Setup Iterative OBC generation (for Long CESM-MOM6 runs) w/ the Large Data Workflow#

Often, generating OBC datasets can be done all in one shot, but in longer and larger cases (like running the Northwest Atlantic for a year) we need to start iterating through the generation. Generating open boundary condition (OBC) data is essential for the entire model runtime but can be time-consuming and resource-intensive.

The Large Data Workflow in CrocoDash helps manage this by breaking data access into smaller, more manageable components.

Large Data Workflow Overview#

The workflow is enabled by setting the too_much_data boolean in case.configure_forcings. This triggers the copying of a script folder into the case input directory forcing folder and the generation of a configuration file to download the required boundary condition files. An example of this is in CrocoGallery under features/add_data_products.ipynb. Users can trigger the workflow by running driver.py in the forcing folder and adjusting config options in the config file.

Folder Structure#

  • config.json – Defines the region-specific requirements and run parameters.

  • README – Explains the workflow.

  • driver.py – Executes all scripts needed to obtain OBC data.

  • Code/ – Contains all scripts used in the workflow.

  • raw_data/, regridded_data/ – Intermediate storage for workflow steps, preventing the need to rerun all scripts at once.

Scripts#

  1. get_data_piecewise – Retrieves raw, unprocessed data in chunks (size defined by config["params"]["step"]) and saves it to config["raw_data"].
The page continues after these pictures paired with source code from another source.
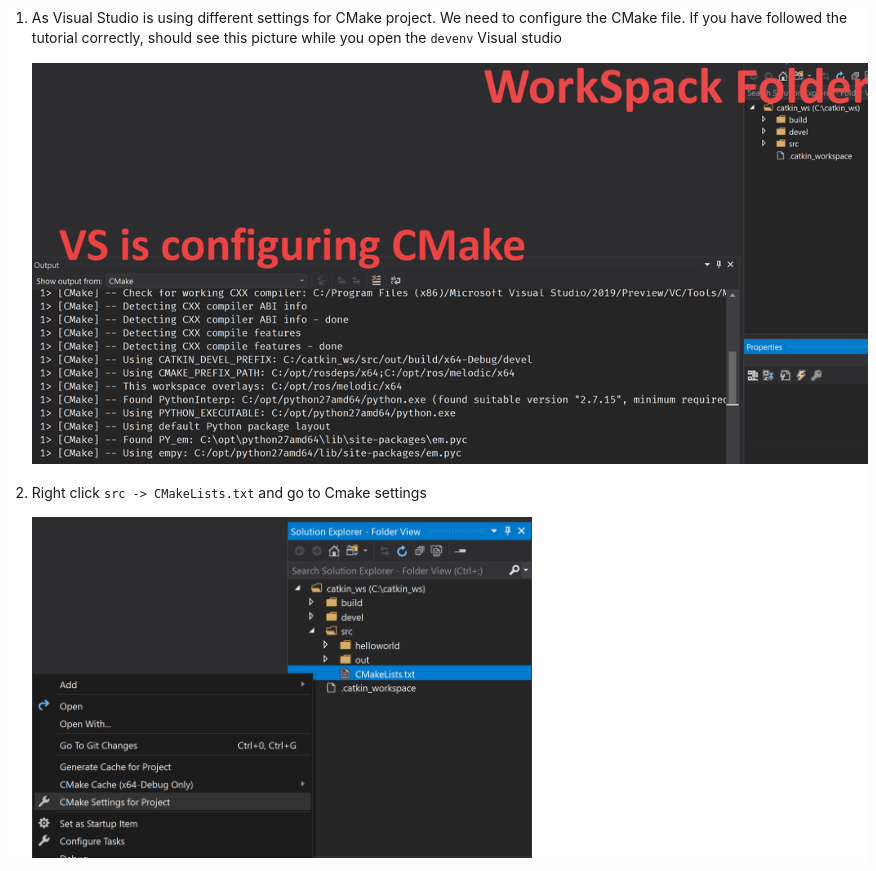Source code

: 1. As Visual Studio is using different settings for CMake project. We need to configure the CMake file. If you have followed the tutorial correctly, should see this picture while you open the `devenv` Visual studio  

    <img src="ScreenShot/16.png" alt="drawing" />  
    
2. Right click `src -> CMakeLists.txt` and go to Cmake settings  

    <img src="ScreenShot/17.png" alt="drawing" width="500"/>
  2. regrid_data_piecewise – Processes raw data and stores it in config["regridded_data"].

  3. merge_piecewise_dataset – Combines regridded data into the final dataset for model input.

How to Use#

  1. Identify and allocate available computing resources.

  2. Adjust the step parameter to match resource constraints (default: 5 days).

  3. Run each step manually or use driver.py as a guide.

Step 1: Trigger Large Data Workflow#

This can be done by setting the too_much_data bool to true.

case.configure_forcings(
    date_range = ["2020-01-01 00:00:00", "2020-01-09 00:00:00"],
    too_much_data = True
)
---------------------------------------------------------------------------
NameError                                 Traceback (most recent call last)
Input In [1], in <cell line: 0>()
----> 1 case.configure_forcings(
      2     date_range = ["2020-01-01 00:00:00", "2020-01-09 00:00:00"],
      3     too_much_data = True
      4 )

NameError: name 'case' is not defined

Step 2: Run the iterative OBC processor#

In a terminal session, locate the large_data_workflow folder, which is put in the case input directory under the forcing folder, default called “glorys/large_data_workflow”. Then, execute the driver.py to generate boundary conditions. It uses the config.json file to generate the OBCs in a piecewise format before merging. Modify the code as you see fit!

Especially consider adjusting the specific function being used in config.json to download the data. For example, On Derecho? Using the RDA reader. On a local computer? Use the python GLORYS api. You can change the function by changing the respective line in config.json.

Step 3: Process forcing data#

In this final step, we call the process_forcings method of CrocoDash to interpolate the initial condition as well as all boundaries. CrocoDash also updates MOM6 runtime parameters and CESM xml variables accordingly. It will auto skip the OBCs because of the large data workflow.

case.process_forcings()